If they are right, does it prove that God exists? Of course not and they don't claim it does. They just believe it's gosh darn good evidence for God which fits some conceptions of God really well. It doesn't really commend other religious claims really because not all religions assert a creator God. Take for example the pagan myths where creation is really just a result of a divine soap opera. So many of the eastern religions don't really benefit from ID claims either.

I just don't see the problem that just because you can't derive a complete theology and specific religion from ID that it isn't thus highly useful towards the end of religions that do benefit from the claim. So it's beneficial to several religions with the common ground of a creator God. The other differences will just have to be (and absolutely can be) sorted out on other grounds.

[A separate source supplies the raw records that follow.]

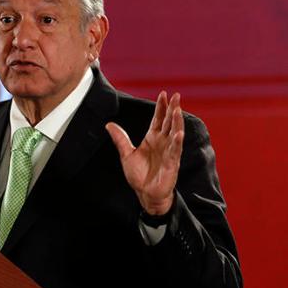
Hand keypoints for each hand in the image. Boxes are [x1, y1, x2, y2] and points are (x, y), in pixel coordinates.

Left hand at [106, 92, 183, 214]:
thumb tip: (109, 124)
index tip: (163, 94)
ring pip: (175, 133)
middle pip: (169, 122)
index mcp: (153, 138)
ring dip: (177, 122)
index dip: (161, 107)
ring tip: (177, 109)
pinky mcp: (171, 163)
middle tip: (176, 95)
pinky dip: (176, 142)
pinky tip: (178, 134)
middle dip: (172, 108)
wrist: (146, 194)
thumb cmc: (139, 175)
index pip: (158, 119)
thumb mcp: (126, 154)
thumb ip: (120, 139)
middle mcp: (162, 142)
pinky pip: (175, 151)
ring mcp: (168, 152)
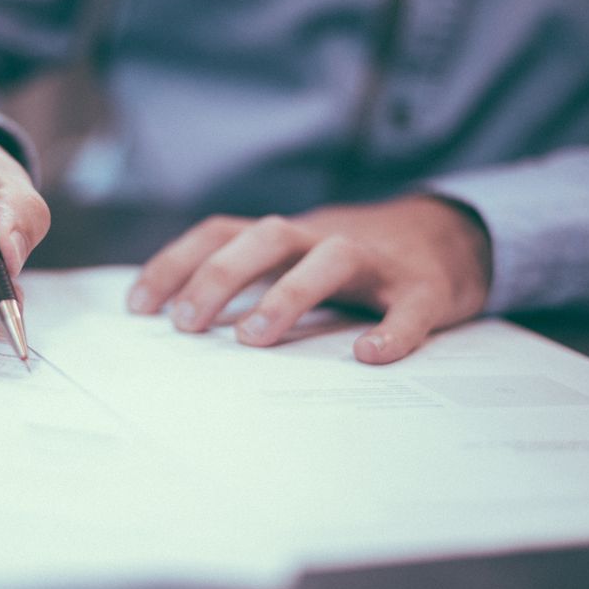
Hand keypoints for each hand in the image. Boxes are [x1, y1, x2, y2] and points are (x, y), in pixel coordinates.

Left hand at [126, 195, 491, 363]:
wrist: (451, 237)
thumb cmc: (354, 262)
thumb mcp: (295, 259)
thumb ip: (249, 279)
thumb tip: (179, 323)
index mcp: (287, 236)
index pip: (221, 233)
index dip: (176, 263)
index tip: (138, 307)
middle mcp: (324, 237)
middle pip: (267, 237)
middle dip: (220, 276)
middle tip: (186, 324)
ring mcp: (377, 261)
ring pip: (331, 259)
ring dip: (288, 294)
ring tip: (253, 339)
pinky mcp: (425, 288)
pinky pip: (409, 307)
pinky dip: (392, 330)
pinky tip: (369, 355)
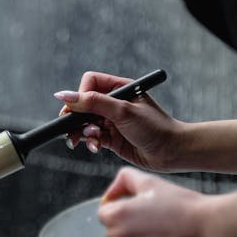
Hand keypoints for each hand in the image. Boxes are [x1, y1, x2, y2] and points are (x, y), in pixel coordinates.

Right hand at [54, 71, 184, 171]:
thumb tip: (64, 95)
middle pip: (83, 105)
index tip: (77, 109)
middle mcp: (115, 103)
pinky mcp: (112, 138)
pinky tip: (97, 147)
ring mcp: (113, 121)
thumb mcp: (122, 111)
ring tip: (91, 140)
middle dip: (77, 118)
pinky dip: (91, 142)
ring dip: (83, 132)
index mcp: (120, 88)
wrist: (172, 152)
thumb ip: (93, 103)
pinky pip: (93, 137)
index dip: (80, 95)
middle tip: (71, 130)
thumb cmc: (155, 127)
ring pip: (86, 123)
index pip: (90, 83)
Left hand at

Course, while I find the issue interesting, I generally haven't participated in this because I don't put many eggs in this basket. There are far more important and humanly relevant reasons to believe not just in a creator, but in Yahweh and Jesus as well. And I don't have an axe to Grind against the like of Francis Collins, or other virtual Christian naturalists.

Joe E. Holman said...

Dr. Parsons can write!

(JH)

Aquaria said...

They just believe it's gosh darn good evidence for God which fits some conceptions of God really well.

How? Why?

This is what the ID people never, ever answer.

They don't explain any mechanism for how this is done. They don't provide any evidence.

Zero.

Zip.

Nada.

It's all sophistry, distortion, and nit-picking at science and the scientific method.

The ID brigade does no research of its own, asserts nothing other than "you can't explain X (a, b, c, etc), therefore Goddidit!"

That's not good enough. It's like saying, "you can't fill in this gap, therefore...Santa Claus!" How patently ridiculous. What steps led to that assertion? What methodology? How can other people test/verify the claim?

Funny, the ID people never provide that data. They can't. Goddidit is simply the rote answer that they always pull out of their hat. It's all they have, and it's both dishonest to make such a baseless assertion, and insulting to expect anyone to accept it at face value, just because it makes somebody feel better about himself.

Ultmately, the "unfilled gap = Goddit" is a non sequitur. Do you not understand that much?

John W. Loftus said...

We evolved from predators, okay? Hector Avolas in his book "Fighting Words" shows how we as humans degenerate into predators whenever we don't get what we want. His argument is that if we take religion out of the picture then this is just one more issue we won't kill each over. But we will kill when we are threatened.